In Dynalantic Corp. v. U.S., the District Court for the District of Columbia recently evaluated the constitutionality of section 8(a) of the Small Business Act, commonly known as the 8(a) program.i According to the plaintiff, a non-8(a)-qualifying small business, the program constituted an improper racial preference program that violated its rights under the Equal Protection Clause of the Fifth Amendment to the Constitution, both on its face and as applied to the particular industry.ii On August 15, 2012, the court upheld the 8(a) program as a whole but found that the program could not survive strict scrutiny as applied to the particular industry challenged—the military simulation and training industry.
The 8(a) program is a business development program administered by the Small Business Administration designed to aid small businesses owned and controlled by socially and economically disadvantaged individuals. Social disadvantage is presumed in certain racial categories, although that presumption is rebuttable.iii The program does not set forth quotas, but rather aspirational goals for contracting to 8(a) companies.iv It also permits, under certain conditions, setting-aside procurements for competition only amongst 8(a) entities or sole source (i.e., non-competitive) awards.
In order to be successful on its facial challenge, Dynalantic would have had to persuade the court that there were no set of circumstances in which the 8(a) program could be found valid. However, its facial challenge did fail because the court found that the 8(a) program was constitutional because “the government has a compelling interest in ‘remedying the effects of past or present racial discrimination.’”v And, the Government had satisfied its burden to “demonstrate ‘a strong basis in evidence’ supporting its conclusion that race-based remedial action was necessary to further that interest.”vi
The As-Applied Challenge
But, with regard to the as-applied challenge, the court sided with Dynalantic. According to the court, the race-conscious program had to survive the same strict scrutiny standard, not only as to the facial challenge to the program as a whole, but also with regards to the particular industry, in this case the military simulation and training industry. In a nutshell, the defendants admitted that they did not have evidence of discrimination in the industry, nor were they aware of any discrimination in the particular industry.

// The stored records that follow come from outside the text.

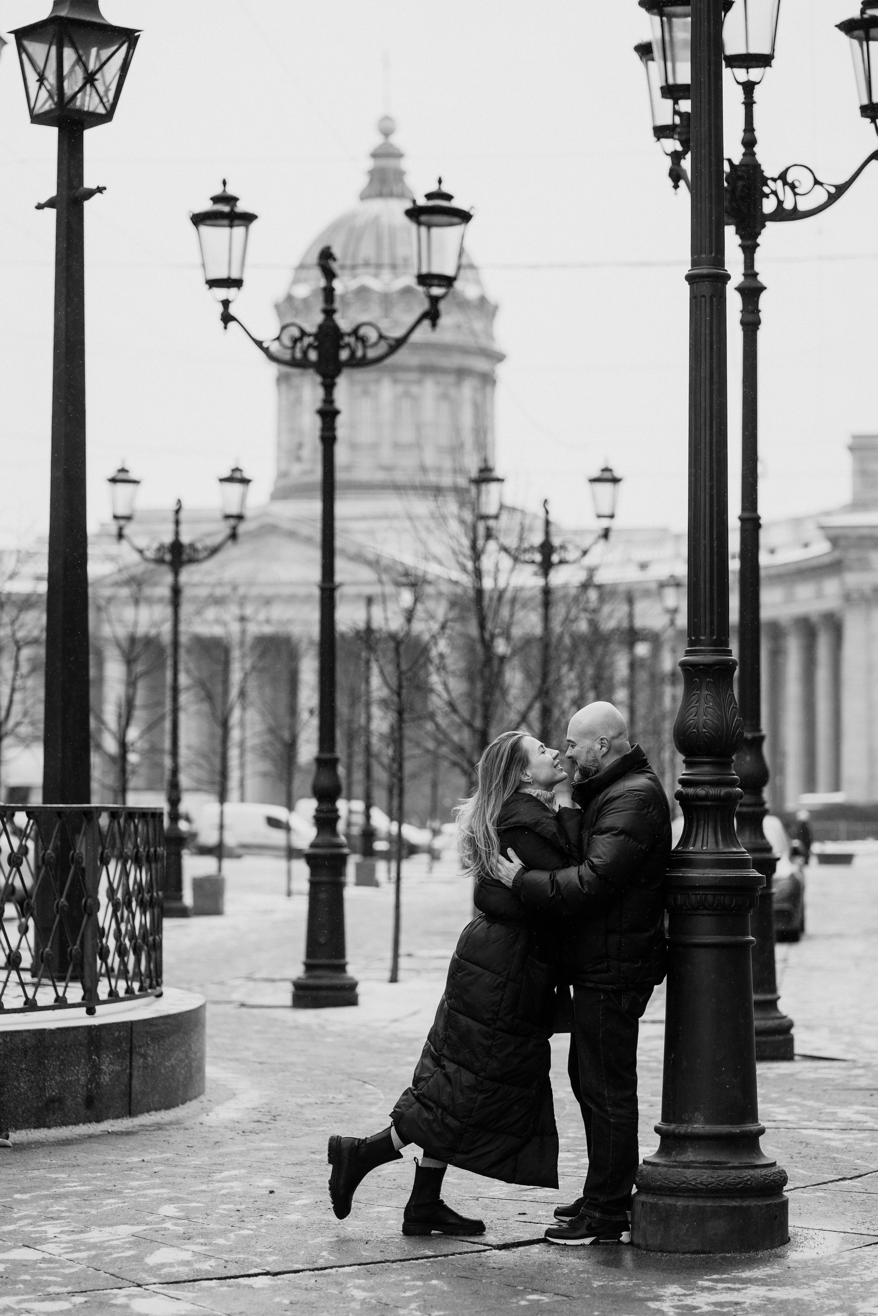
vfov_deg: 23.9
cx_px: 439
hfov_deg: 16.1
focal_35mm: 85
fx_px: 3109
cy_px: 658
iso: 250
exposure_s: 1/800
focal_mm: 85
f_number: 2.5
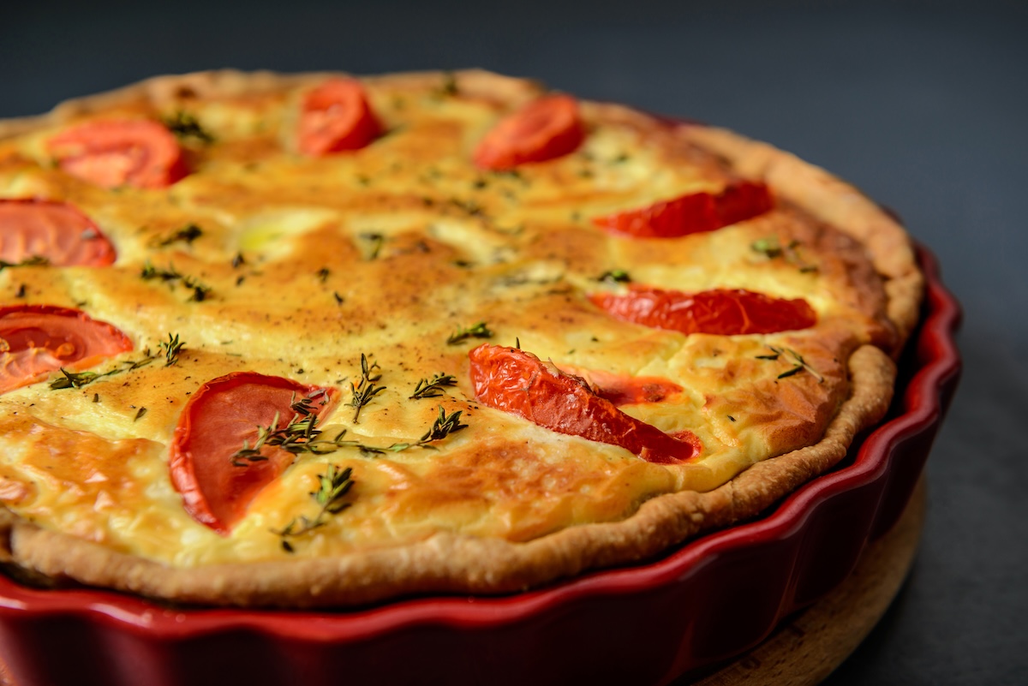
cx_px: 514
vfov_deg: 26.0
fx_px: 1485
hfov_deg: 38.2
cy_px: 343
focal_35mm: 52
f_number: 5
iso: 100
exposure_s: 1/200
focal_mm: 52
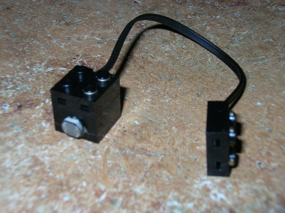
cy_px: 106
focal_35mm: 71
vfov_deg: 20.7
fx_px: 584
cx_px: 142
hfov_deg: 27.4
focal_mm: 11.7
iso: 50
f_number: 4.6
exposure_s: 1/120
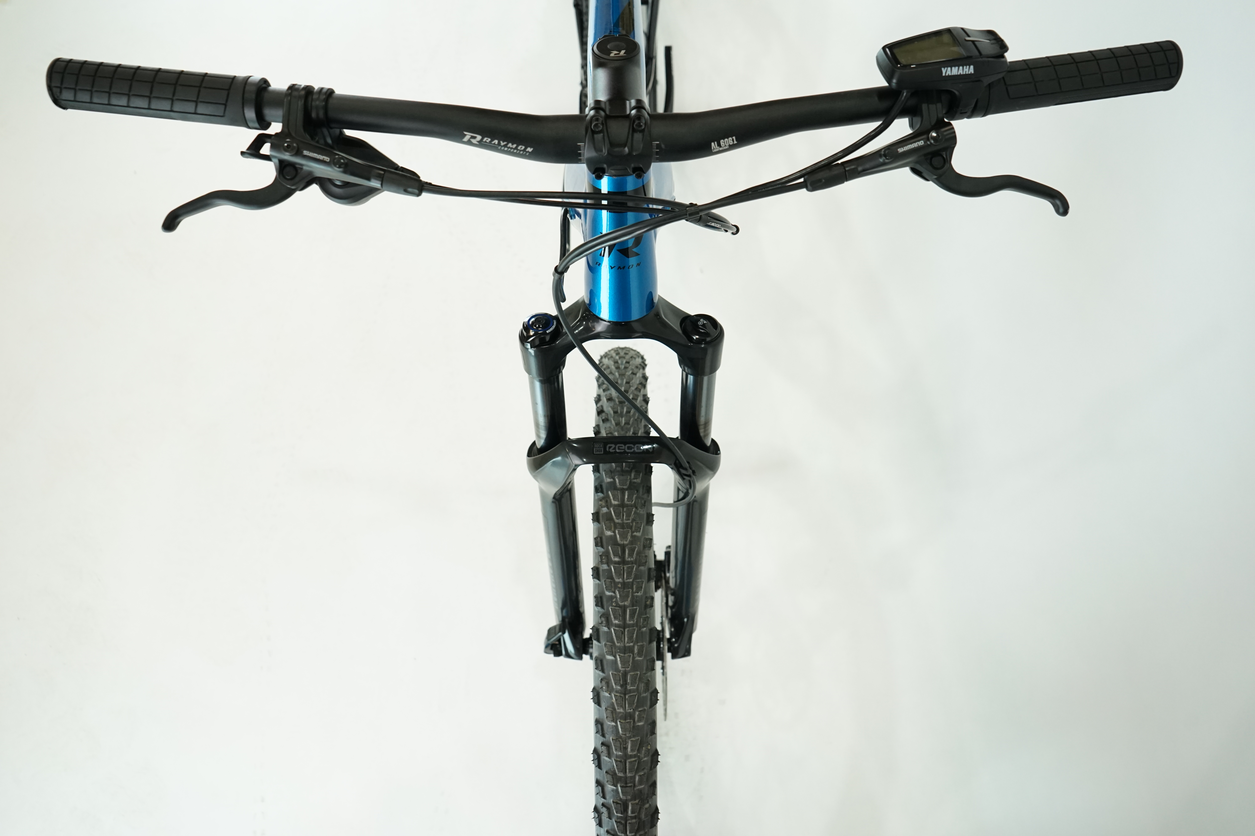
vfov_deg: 46.4
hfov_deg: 65.5
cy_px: 418
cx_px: 628
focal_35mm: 28
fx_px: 976
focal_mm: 28
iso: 1600
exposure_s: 1/200
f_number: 5.6
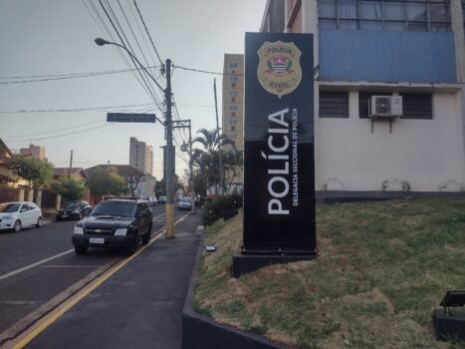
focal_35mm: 27
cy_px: 174
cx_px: 232
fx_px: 363
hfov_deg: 65.3
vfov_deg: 51.3
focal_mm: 4.71
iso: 100
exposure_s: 1/1263
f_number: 1.7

Defendants instead defended on the theory that no demonstration of discrimination in the particular industry was required. But, based on its interpretation of the binding precedent, the court disagreed.vii It found that industry-specific determinations were required. In the absence of evidence to justify such a determination, the court enjoined the defendants “from awarding procurements for military simulators under the Section 8(a) program without first articulating a strong basis in evidence for doing so.”viii
What type of evidence would have been sufficient? Presumably it would have been the same type of evidence that persuaded the court that the 8(a) program as a whole could withstand a facial challenge. The court found that the Government was not required to show conclusive evidence of the existence of racial discrimination, and the Government was able to “rely on both statistical and anecdotal evidence, although anecdotal evidence alone cannot establish a strong basis in evidence for the purposes of strict scrutiny.”

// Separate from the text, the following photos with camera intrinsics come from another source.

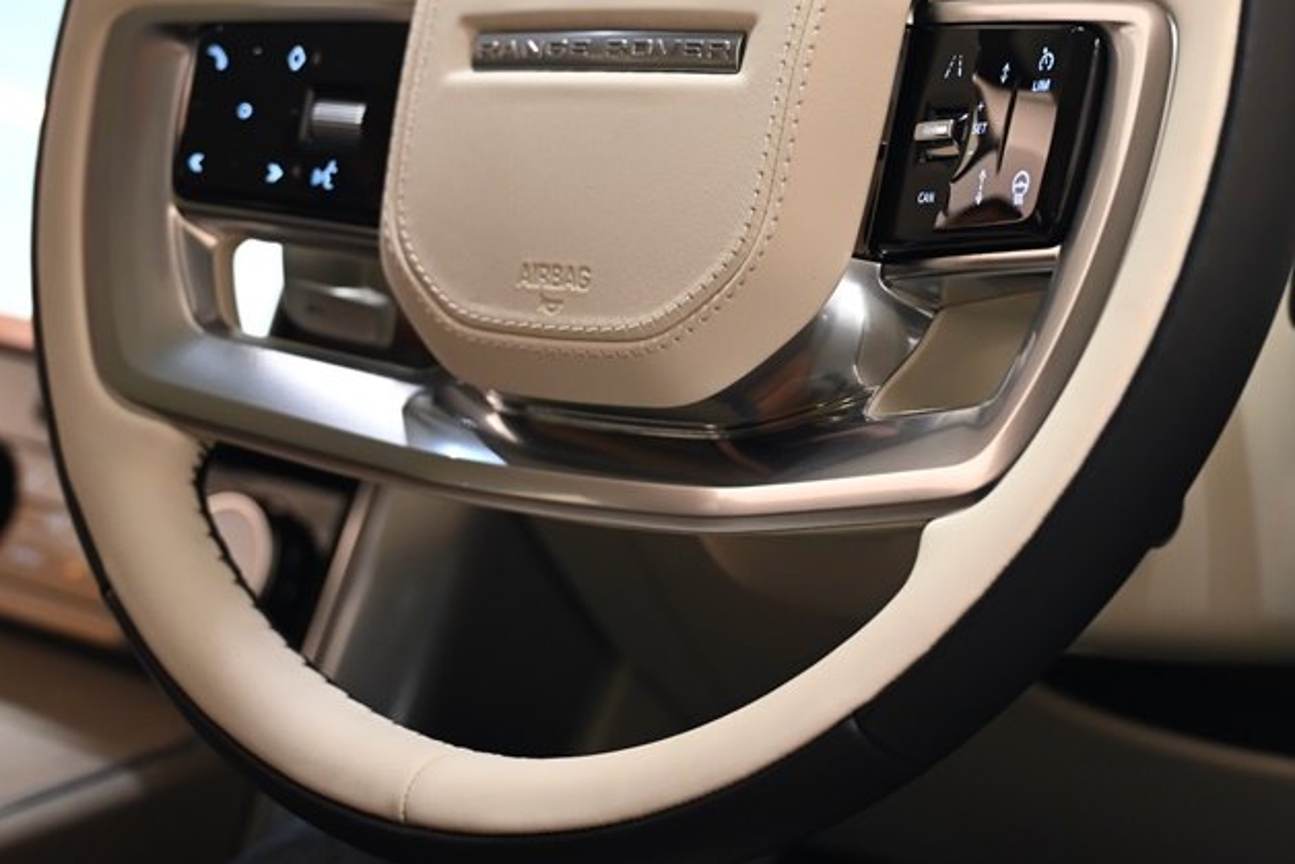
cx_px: 586
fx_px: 3094
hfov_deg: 23.6
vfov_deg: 15.7
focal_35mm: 86
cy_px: 101
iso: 1000
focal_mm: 45
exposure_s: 1/60
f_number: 4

With regards to the facial challenge, the court had looked at the evidence before Congress when it enacted the 8(a) program and evidence that came before Congress subsequent to its enactment to justify the continued need for the program, detailing barriers to minorities in both forming and developing business, in the form of reports, testimony, and disparity studies based on statistical evidence. In fact, the court noted that hundreds of disparity studies had been put before Congress, and “[s]ince 2006, over fifty state and local disparity studies, conducted in twenty eight states and the District of Columbia, have been introduced or discussed at Congressional hearings.” And while the Government had introduced over 50 disparity studies, with little or no analysis, none of these disparity studies were relevant to the industry at issue in the case at hand. Generic, statistical evidence simply was not enough to justify a race-conscious factor but appears to be the type of evidence to which the court would have given credence, had it been industry-specific.

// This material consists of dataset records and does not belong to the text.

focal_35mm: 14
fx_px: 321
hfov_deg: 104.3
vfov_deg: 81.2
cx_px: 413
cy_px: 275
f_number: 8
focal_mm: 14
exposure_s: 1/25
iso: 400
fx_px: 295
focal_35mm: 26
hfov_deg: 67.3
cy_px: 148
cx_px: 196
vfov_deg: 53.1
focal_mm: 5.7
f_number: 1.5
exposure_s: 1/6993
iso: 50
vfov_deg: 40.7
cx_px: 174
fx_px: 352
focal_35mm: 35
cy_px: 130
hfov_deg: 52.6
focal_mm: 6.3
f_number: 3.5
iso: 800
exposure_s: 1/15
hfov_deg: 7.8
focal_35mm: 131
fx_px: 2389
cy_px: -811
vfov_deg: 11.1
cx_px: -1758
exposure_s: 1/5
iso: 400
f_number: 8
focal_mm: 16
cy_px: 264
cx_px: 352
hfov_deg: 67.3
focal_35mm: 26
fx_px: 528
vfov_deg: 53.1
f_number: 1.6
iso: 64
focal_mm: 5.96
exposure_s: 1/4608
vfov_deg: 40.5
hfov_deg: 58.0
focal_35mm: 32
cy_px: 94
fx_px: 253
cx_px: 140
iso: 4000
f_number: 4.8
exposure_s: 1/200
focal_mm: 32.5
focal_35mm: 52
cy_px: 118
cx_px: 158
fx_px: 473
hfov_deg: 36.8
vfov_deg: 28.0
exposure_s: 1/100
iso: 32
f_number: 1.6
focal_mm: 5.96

So what does this mean for the future of 8(a) contracting? Assuming that the case is not overturned on any subsequent appeal, it means that the 8(a) program, as a whole, survives. However, as it currently stands, this decision opens the door to further as-applied challenges in other industries. With the exception of perhaps construction, it does not seem likely that the Department of Defense (or any other Federal agency) has been conducting industry-specific studies to demonstrate the evidence of discrimination needed to satisfy the standard adopted by the court. As a result, further as-applied challenges, in practice, could impact the use of 8(a) set-asides in industries where there is insufficient evidence of discrimination.